Description of the task.
Every line with the string "Wieso" must be copied from the entries below.
****
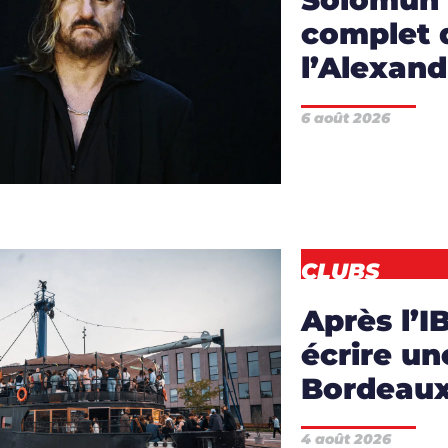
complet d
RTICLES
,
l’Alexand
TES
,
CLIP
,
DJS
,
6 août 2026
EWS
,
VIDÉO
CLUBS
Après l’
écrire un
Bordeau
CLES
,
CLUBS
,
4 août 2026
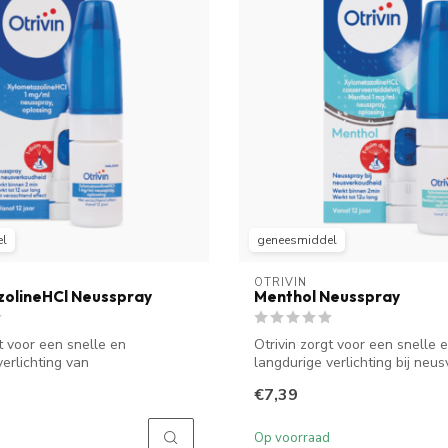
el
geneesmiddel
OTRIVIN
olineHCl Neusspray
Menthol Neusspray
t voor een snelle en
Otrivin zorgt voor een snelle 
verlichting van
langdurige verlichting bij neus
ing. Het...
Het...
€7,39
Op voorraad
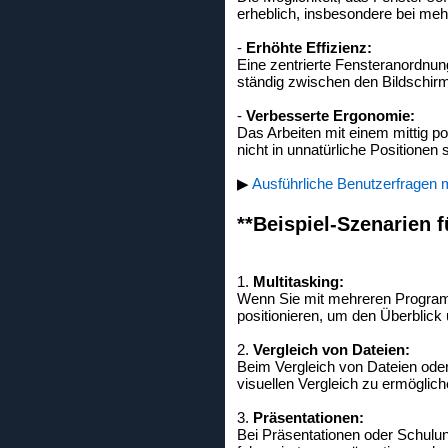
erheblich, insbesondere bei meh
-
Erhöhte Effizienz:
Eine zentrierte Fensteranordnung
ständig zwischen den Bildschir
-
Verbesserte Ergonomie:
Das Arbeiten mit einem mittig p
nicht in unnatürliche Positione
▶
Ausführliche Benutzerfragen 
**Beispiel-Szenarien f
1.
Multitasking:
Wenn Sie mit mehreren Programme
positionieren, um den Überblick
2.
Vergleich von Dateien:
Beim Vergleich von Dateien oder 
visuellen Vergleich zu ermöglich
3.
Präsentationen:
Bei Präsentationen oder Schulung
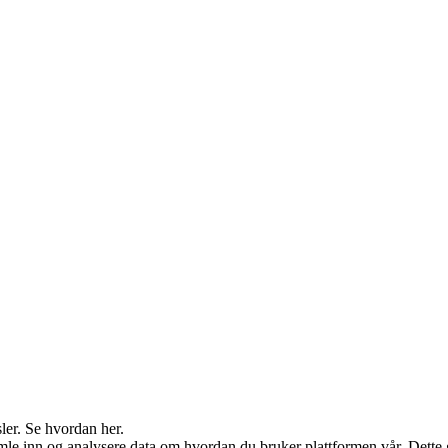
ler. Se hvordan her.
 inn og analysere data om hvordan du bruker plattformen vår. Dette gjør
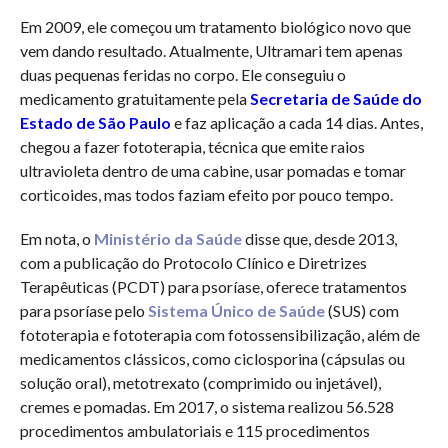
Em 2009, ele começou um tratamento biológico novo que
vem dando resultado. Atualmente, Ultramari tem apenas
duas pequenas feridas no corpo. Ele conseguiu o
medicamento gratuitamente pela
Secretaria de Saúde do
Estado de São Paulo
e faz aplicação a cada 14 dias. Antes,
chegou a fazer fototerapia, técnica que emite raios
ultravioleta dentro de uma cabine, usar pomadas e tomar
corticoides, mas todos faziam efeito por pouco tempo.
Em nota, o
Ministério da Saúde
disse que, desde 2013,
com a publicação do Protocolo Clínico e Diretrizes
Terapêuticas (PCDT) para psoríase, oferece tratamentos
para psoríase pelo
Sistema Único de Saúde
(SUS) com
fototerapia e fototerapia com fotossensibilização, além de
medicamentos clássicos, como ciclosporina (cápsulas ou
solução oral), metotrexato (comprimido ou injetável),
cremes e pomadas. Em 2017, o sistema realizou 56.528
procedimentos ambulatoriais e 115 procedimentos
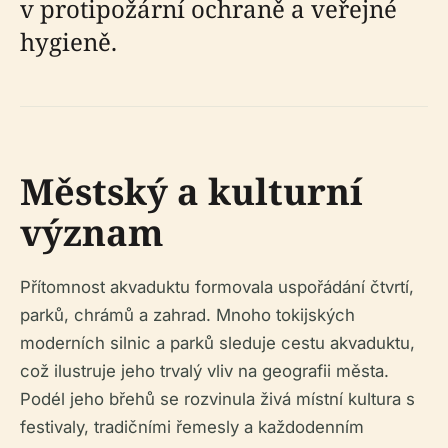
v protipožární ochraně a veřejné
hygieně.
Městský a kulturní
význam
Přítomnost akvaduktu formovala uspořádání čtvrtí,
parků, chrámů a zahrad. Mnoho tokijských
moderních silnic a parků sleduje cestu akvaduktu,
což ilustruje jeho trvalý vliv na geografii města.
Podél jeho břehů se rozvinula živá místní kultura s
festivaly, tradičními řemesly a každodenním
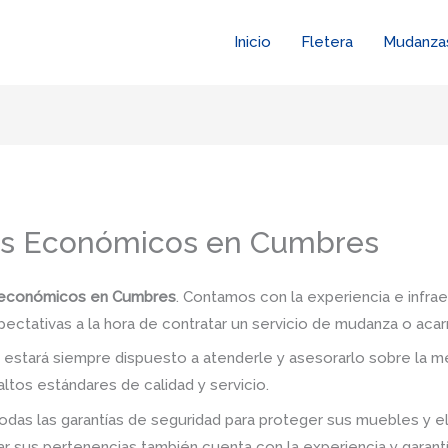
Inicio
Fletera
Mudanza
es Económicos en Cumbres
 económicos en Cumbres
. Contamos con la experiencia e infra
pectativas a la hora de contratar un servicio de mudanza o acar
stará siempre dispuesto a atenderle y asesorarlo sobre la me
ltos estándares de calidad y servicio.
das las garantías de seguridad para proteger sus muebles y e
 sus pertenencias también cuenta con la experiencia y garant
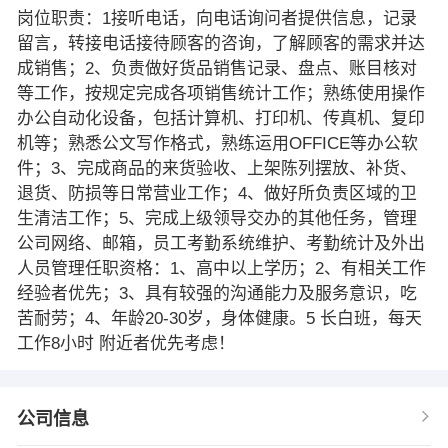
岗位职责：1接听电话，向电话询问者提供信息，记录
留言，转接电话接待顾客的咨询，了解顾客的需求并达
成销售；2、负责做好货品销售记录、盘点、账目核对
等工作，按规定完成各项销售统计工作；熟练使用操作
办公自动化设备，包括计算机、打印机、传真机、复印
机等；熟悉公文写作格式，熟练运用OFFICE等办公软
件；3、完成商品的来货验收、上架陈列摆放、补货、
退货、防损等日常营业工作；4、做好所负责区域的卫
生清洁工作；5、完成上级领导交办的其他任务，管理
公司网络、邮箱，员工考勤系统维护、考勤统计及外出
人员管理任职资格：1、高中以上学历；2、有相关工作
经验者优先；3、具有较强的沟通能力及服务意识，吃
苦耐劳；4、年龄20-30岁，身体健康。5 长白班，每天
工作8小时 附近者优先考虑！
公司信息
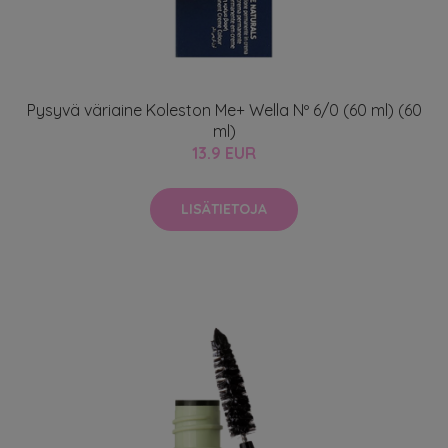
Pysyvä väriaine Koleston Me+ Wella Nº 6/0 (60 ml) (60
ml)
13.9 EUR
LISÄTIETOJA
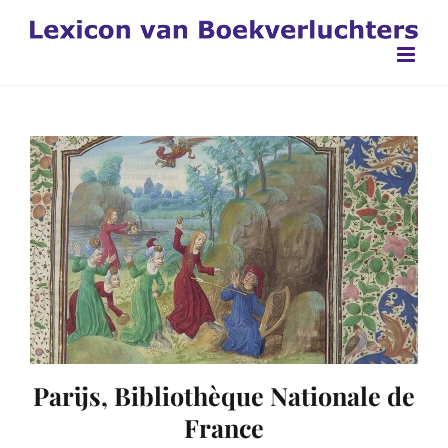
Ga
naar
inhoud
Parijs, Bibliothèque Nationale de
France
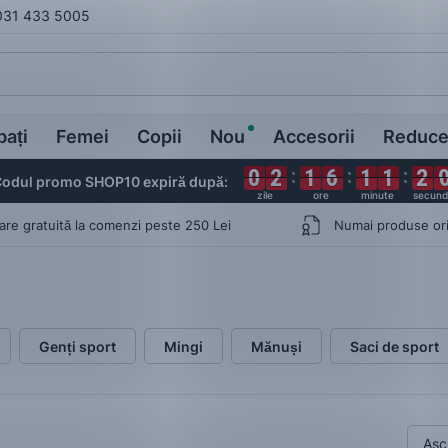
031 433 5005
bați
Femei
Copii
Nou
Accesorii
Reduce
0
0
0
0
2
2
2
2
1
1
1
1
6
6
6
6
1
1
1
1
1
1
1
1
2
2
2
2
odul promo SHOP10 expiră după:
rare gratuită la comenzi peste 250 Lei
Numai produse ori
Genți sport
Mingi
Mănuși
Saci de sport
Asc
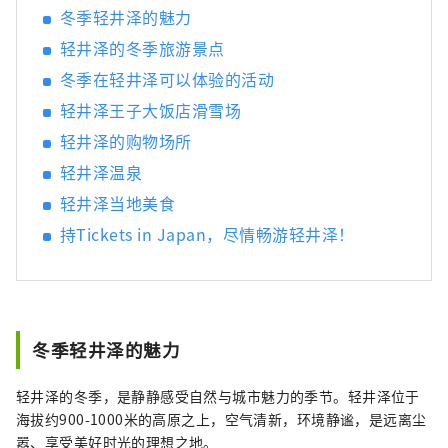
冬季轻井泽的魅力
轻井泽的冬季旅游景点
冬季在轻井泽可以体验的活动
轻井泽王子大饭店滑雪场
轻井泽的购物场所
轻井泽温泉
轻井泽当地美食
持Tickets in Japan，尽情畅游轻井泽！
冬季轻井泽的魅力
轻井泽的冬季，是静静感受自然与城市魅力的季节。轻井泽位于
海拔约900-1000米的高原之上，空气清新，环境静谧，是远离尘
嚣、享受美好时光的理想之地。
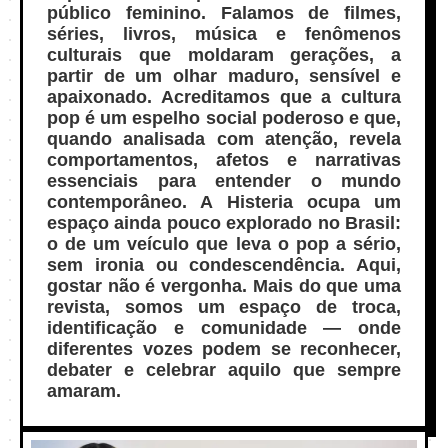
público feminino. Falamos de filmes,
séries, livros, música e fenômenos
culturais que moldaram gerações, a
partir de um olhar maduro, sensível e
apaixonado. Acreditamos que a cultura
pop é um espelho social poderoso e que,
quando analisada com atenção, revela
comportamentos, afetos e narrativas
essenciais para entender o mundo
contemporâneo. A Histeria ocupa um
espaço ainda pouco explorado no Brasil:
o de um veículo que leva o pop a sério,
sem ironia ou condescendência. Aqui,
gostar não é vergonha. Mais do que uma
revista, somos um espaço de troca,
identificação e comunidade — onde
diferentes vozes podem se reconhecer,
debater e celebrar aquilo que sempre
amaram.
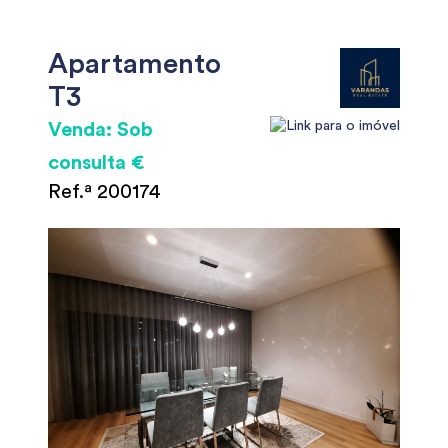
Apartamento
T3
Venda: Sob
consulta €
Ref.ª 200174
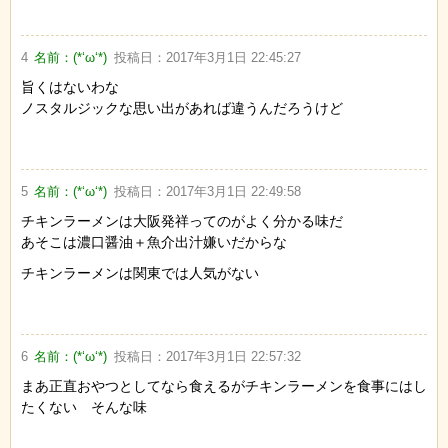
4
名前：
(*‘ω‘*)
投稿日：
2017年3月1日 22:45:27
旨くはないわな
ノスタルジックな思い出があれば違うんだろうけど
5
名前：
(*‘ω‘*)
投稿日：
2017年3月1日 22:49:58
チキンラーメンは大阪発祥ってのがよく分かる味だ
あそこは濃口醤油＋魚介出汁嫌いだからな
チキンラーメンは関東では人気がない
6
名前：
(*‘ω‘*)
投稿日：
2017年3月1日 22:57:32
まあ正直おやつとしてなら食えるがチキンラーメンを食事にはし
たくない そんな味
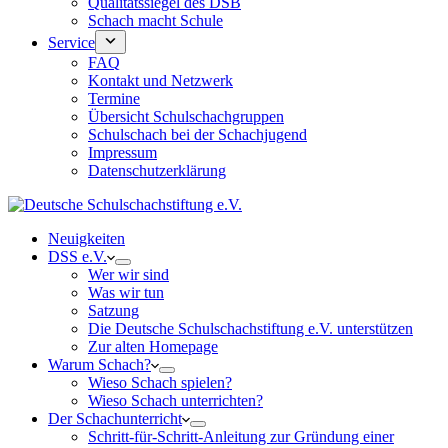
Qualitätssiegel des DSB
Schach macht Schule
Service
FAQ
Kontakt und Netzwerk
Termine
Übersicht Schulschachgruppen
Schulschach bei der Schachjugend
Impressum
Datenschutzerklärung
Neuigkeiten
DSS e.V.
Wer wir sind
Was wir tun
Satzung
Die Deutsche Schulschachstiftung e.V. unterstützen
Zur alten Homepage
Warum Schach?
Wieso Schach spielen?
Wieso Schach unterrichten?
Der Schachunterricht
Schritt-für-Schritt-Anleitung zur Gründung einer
****
Response below.
Wieso Schach spielen?
Wieso Schach unterrichten?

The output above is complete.